Stigma associated with substance abuse disorder can lead to denial, reduced access to and poor quality of care, and nonadherence. Failure to understand substance use disorders and related mental disorders often underpins the problem. Although easier to implement in dental schools, coevaluations can dramatically change the clinician’s attitude toward addiction and mental illness. Continuing education programs are attempting to address this issue with patient simulations, an effort that better promotes understanding and empathy. Dentists and most health care providers also lack an understanding that substance use disorders, by their nature, are reoccurring illnesses, and relapses are common. As with other addictive disorders such as smoking, few remain abstinent after the first attempt. That being said, treatment has been shown to be effective. Patients most benefit when support is made available through the family, employer, and health care providers. An example of this more enlightened approach closer to home is the issue of dental colleagues who may suffer from substance use disorder. Five percent to 10% of dentists experience a drug or alcohol problem during their careers. Once addiction takes over, they become too ashamed to seek help for fear of public exposure and reprisal by the licensing board. Most states support dentists through a confidential diversion program, creating an incentive to seek help. As a result, dentists get the help they need, and patients get the protection they deserve. Dentists who complete a diversion program recover at a rate of 80% to 90% – 3 times that of the general public. Massachusetts is currently developing a similar program. An Act Establishing a Dentist Diversion Program (H.238) is now being considered.
Disclosure to the patient
In the complex situation where substance use risk is present, a frank discussion with the patient is always prudent. When a patient presents with high risk of controlled substance misuse, and dental care is planned, a supportive explanation about the need to communicate with other prescribing clinicians is necessary. Normalizing the conversation is the first step, indicating that the patient’s safety is ensured and arriving at the best plan for providing effective pain relief if a procedure is planned. Although it is always ideal to seek consent from the patient, there are no HIPAA (Health Insurance Portability and Accountability Act) barriers for communication between providers, even where substance misuse or abuse is discussed. Reviewing PDMP results with the patient also is advisable, especially in cases where the results are consistent with the patient’s self-report. Finally, documenting the patient’s response to the plan is necessary, and exact quotes from the patient should be placed in the record. This process is an integral part of the verbal informed consent, and a positive step toward collaborating with the patient on his or her care.
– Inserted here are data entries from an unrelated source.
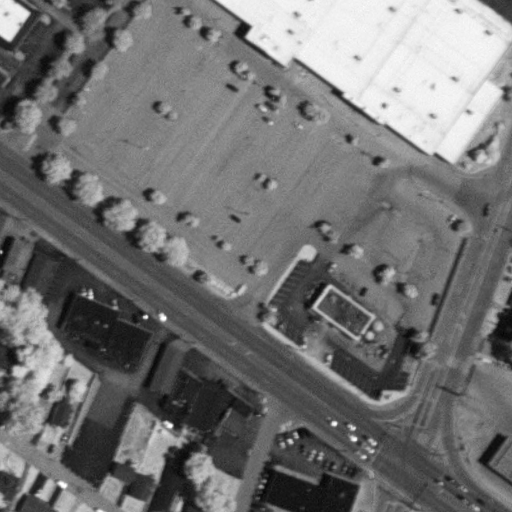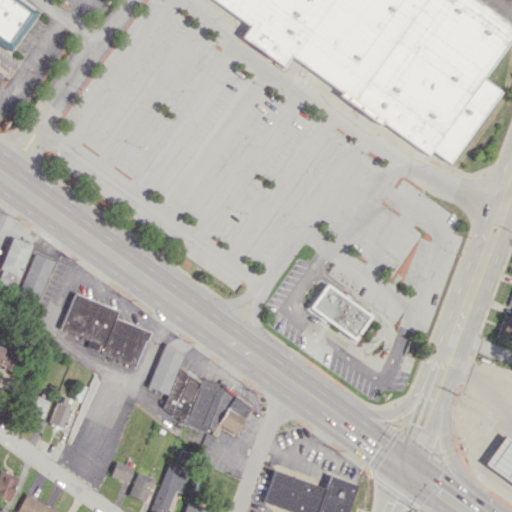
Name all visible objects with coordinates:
road: (504, 5)
road: (77, 12)
building: (12, 19)
building: (13, 21)
road: (65, 22)
parking lot: (37, 40)
building: (391, 57)
building: (391, 57)
road: (30, 60)
road: (11, 63)
road: (118, 75)
road: (297, 84)
road: (65, 89)
road: (152, 93)
road: (185, 117)
road: (218, 143)
road: (249, 165)
parking lot: (251, 171)
road: (280, 188)
road: (454, 189)
road: (147, 207)
road: (312, 212)
road: (355, 213)
road: (389, 242)
building: (12, 261)
building: (36, 275)
road: (475, 276)
road: (253, 290)
road: (158, 293)
building: (509, 300)
road: (415, 302)
building: (338, 310)
building: (339, 311)
building: (504, 328)
building: (102, 329)
parking lot: (337, 338)
road: (483, 344)
road: (384, 347)
road: (335, 349)
building: (5, 359)
building: (163, 370)
road: (454, 376)
building: (180, 393)
building: (35, 405)
building: (215, 409)
road: (385, 412)
building: (58, 414)
road: (462, 419)
road: (420, 422)
road: (359, 439)
road: (259, 447)
building: (500, 459)
traffic signals: (402, 470)
building: (120, 471)
road: (55, 472)
building: (6, 484)
building: (139, 486)
building: (167, 487)
road: (392, 491)
road: (430, 491)
building: (306, 494)
building: (31, 505)
building: (192, 507)
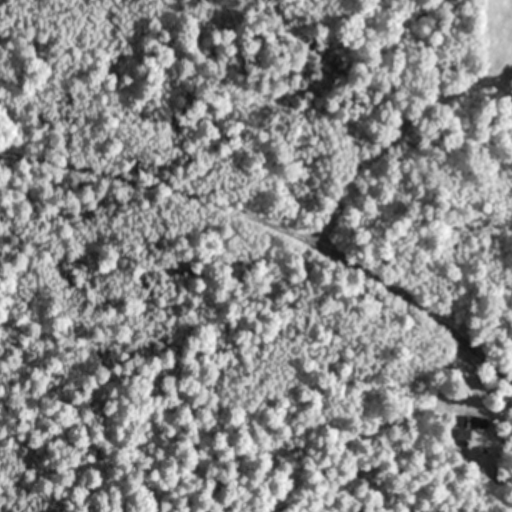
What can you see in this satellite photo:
road: (79, 164)
road: (349, 259)
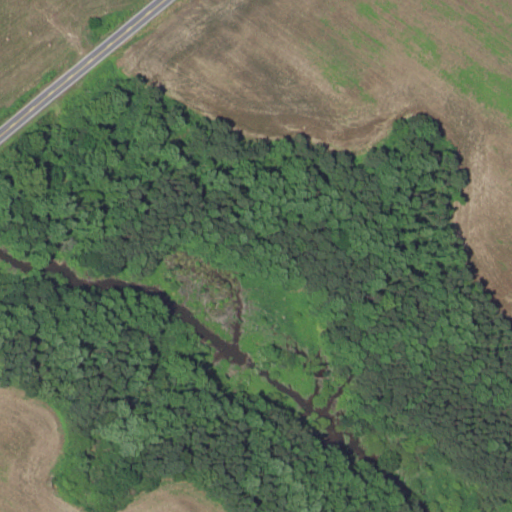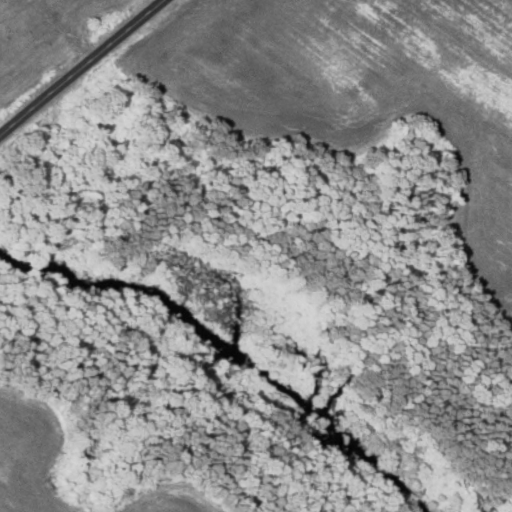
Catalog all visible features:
road: (80, 66)
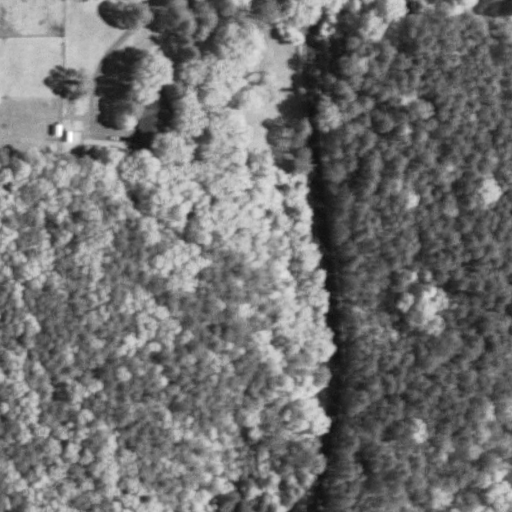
There are cases where the patient may adamantly decline to have the dentist contact the cotreating physician or other dental providers, as in the case of William M ( Box 1 ). Although discussion of the patient’s rationale for restricted communication can be helpful, this is typically a flag for other risk factors of possible substance abuse or diversion. Although the patient may require dental care, the dentist is typically not obligated to undertake treatment with such unreasonable restrictions in place.